TOKYO — The world's largest nuclear power plant is set to restart Wednesday in north-central Japan for the first time since the 2011 Fukushima nuclear meltdown, as resource-poor Japan accelerates atomic power use to meet soaring electricity needs.
The first steps in energy production at the No. 6 reactor of the Kashiwazaki-Kariwa nuclear power plant are important because the operator is Tokyo Electric Power Company Holdings, the same utility that runs the ruined Fukushima Daiichi plant. TEPCO's past safety issues at Fukushima have led to public worries about operations at the Kashiwazaki-Kariwa plant, which also sits in an isolated, quake-prone region.
All seven reactors at Kashiwazaki-Kariwa have been dormant since a year after the Fukushima Daiichi plant on Japan's northeastern coast was hit by a massive quake and tsunami in March 2011 and suffered meltdowns that contaminated the surrounding land with radioactive fallout so severe that some areas are still unlivable.
TEPCO is still trying to recover from the hit to its image, even as it works on a cleanup at Fukushima Daiichi that's estimated to cost 22 trillion yen ($139 billion). Government and independent investigations blamed the Fukushima debacle on TEPCO's bad safety culture and criticized it for collusion with safety authorities.
Fourteen other nuclear reactors have restarted across Japan since 2011, but this is the first TEPCO-run unit to resume production.
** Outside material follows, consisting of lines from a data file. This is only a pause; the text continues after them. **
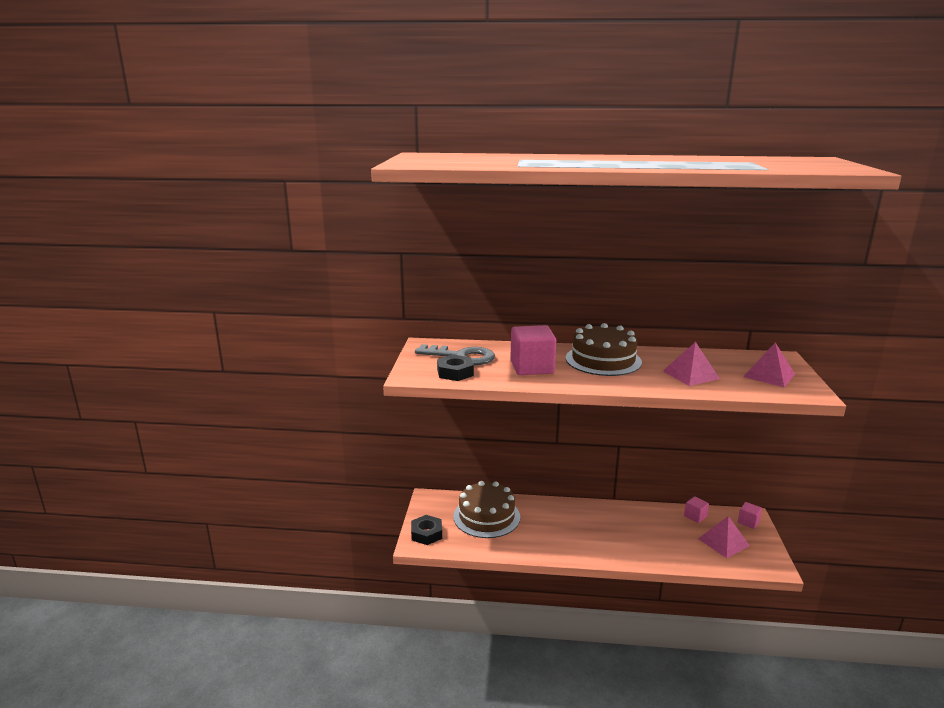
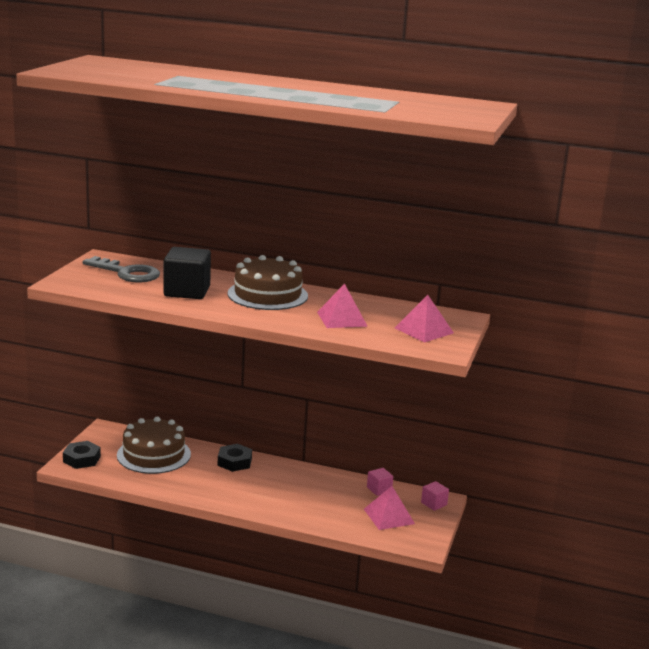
camera: 10 degrees right, 0 degrees up
(455, 372) = (106, 286): black nut -> black nut (234, 462)
(532, 367) = (187, 291): pink cube -> black cube

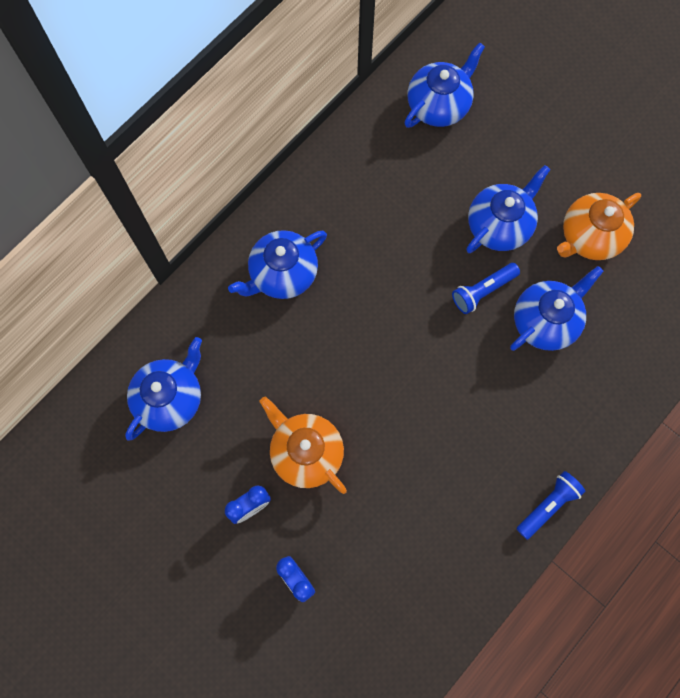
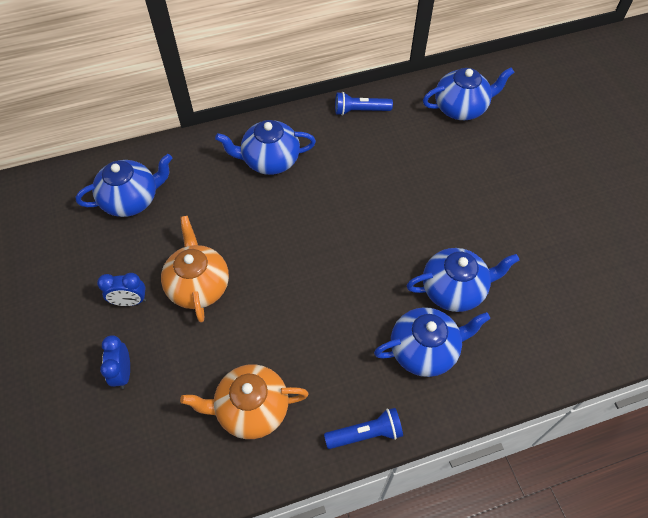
camera: 30 degrees right, 15 degrees down
(482, 291) = (415, 243): blue flashlight -> blue flashlight (360, 111)
(499, 225) = (458, 205): blue teapot -> blue teapot (424, 350)
(590, 237) = (530, 247): orange teapot -> orange teapot (251, 409)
Residents near the plant welcome the potential economic and employment benefits but worry about nuclear safety and the feasibility of evacuation plans, especially after a major quake in the nearby Noto region two years ago.
Worries about safety issues
A restart of the No. 6 reactor at the Kashiwazaki-Kariwa plant, about 220 kilometers (135 miles) northwest of Tokyo, could generate an additional 1.35 million kilowatts of electricity, enough to power more than 1 million households in the capital region.